#### READING TEXT:
There are a number of core challenges associated with FL. First, communication is a critical bottleneck in FL networks where data generated on each device remain local. In order to train a model using data generated by the devices in the network, it is necessary to develop communication-efficient methods that reduce the total number of communication rounds, and also iteratively send small model updates as part of the training process, as opposed to sending the entire data set.
Additionally, FL methods must: anticipate low levels of device participation, i.e. only a small fraction of the devices being active at once; tolerate variability in hardware that affects storage, computational, and communication capabilities of each device in a federated network; and be able to handle dropped devices in the network.
Finally, FL helps to protect data generated on a device by sharing model updates such as gradient data instead of raw data. But communicating model updates throughout the training process can still reveal sensitive information, either to a third party, or to the central server.

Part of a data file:

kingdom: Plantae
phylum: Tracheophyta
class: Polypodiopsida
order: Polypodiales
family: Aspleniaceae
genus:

#### WORK TO BE COMPLETED:
Answer these about the federated learning text:
(a) What is called a critical bottleneck in FL networks?
(b) What share of devices should FL methods expect to be active at once?
(c) What does FL share in place of raw data?
Work only from the federated learning text.

#### TASK SOLUTION:
(a) Communication.
(b) Only a small fraction of the devices.
(c) Model updates, such as gradient data.